By Michelle Nelson
Michelle Nelson is the owner of The Pet Authority in Albert Lea.
Recently another lawsuit was filed in the pet industry, this time against Taste of the Wild. The lawsuits keep coming, from high-end Acana to low-end Rachel Rae, no one is exempt from a suit. If you are feeding one of these foods, should you be worried? Here are my thoughts, and then you can decide for yourself.
Here are the leading allegations from the most recent suit against Taste of the Wild: “Defendants’ marketing is deceptive, misleading, unfair and/or false because, among other things, the contaminated dog foods include undisclosed heavy metals, pesticides, acrylamide and/or bisphenol A.” The party filing the suit attached a copy of testing that was done on three different samples of Taste of the Wild dog food that showed levels of mercury, lead, cadmium, arsenic, BPA, pesticides and acrylamide. These tests have yet to be verified, nor was it cited whether the levels were within the minimum amounts allowed by law.
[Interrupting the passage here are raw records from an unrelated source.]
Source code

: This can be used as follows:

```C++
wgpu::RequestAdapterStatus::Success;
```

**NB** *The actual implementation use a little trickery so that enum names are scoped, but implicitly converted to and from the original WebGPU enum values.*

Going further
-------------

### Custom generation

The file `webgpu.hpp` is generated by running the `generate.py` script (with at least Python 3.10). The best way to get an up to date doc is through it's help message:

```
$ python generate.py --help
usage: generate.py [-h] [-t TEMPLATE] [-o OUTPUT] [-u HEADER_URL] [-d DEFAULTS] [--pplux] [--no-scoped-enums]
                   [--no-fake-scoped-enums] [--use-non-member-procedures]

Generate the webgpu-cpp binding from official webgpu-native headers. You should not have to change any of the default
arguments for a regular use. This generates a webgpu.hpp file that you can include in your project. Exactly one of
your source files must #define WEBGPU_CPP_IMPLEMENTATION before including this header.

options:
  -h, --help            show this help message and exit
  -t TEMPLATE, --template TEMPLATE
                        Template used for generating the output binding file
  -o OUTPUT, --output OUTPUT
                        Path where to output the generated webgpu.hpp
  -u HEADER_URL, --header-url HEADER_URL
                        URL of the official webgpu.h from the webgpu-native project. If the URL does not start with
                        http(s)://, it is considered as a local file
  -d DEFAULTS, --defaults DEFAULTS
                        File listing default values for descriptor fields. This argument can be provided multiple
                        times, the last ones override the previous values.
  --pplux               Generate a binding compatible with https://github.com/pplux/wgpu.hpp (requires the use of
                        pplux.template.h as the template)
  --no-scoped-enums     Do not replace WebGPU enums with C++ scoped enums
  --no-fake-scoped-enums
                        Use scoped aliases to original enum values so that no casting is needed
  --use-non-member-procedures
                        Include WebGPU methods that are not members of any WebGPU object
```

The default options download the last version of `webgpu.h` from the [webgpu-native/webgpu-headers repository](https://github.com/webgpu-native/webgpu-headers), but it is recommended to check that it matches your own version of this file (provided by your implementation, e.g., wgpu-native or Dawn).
Did you hear what I just said? The minimum amounts allowed by law — yes, it is legal to have trace levels of these known cancer-causing toxins in our pets’ food. Maybe it surprises you, but guess what, they are in your food, too. This, unfortunately, is the reality of the environment we now live in. We have introduced into our entire food chain toxins that simply cannot be eliminated. Yes, organic can reduce a huge majority of the toxins, but never completely.
To me, this lawsuit could have been filed against just about any pet food company out on the market today with a few exceptions that I have mentioned below. For years I have been educating customers on how not to be fooled by fancy packaging on their pets food. Taste of the Wild markets their foods as, “The balanced diet nature intended.” As a consumer reading this, you automatically assume it is safe, healthy and what your pet should be eating. If Taste of the Wild were to state their food contains low levels of arsenic and lead, would you be buying it? Absolutely not! But AAFCO and the FDA allow things like this to happen, with poorly written ingredient definitions and rules that are never enforced.
There is no simple solution to this problem. This is the reality of what we have created. That is why I talk over and over again about reducing the toxins in your pets’ lives by eliminating chemical use in your households and on your lawns, using natural alternatives to flea and tick and heart worm treatments and the most important — changing your pet’s diet.
I know we live in a society of convenience, but what price are you willing to pay? Dogs and cats are carnivores — at no time since their creation were they ever meant to thrive on a highly processed dry kibble. Yes, there are kibbles that I feel are far superior, like Farmina N&D and Open Farm, but no matter how great the ingredients, it simply will never compare to the benefits of feeding a biologically appropriate diet of raw and fresh food.
If anything happens from this lawsuit, I truly hope that testing, labeling requirements and marketing claims become much stricter and clearer. I am so tired of manufacturers disguising poor quality, nutritionally-inadequate, ingredients with fancy names and using pretty pictures on the bag that don’t even correlate to what is actually in the bag. It is no surprise the majority of
pet owners feel feeding a dry, overly-processed kibble is best for their pets. Remember, you decide how healthy your pet is going to be. Ask questions, don’t be fooled by fancy marketing and make it a decision you will never regret.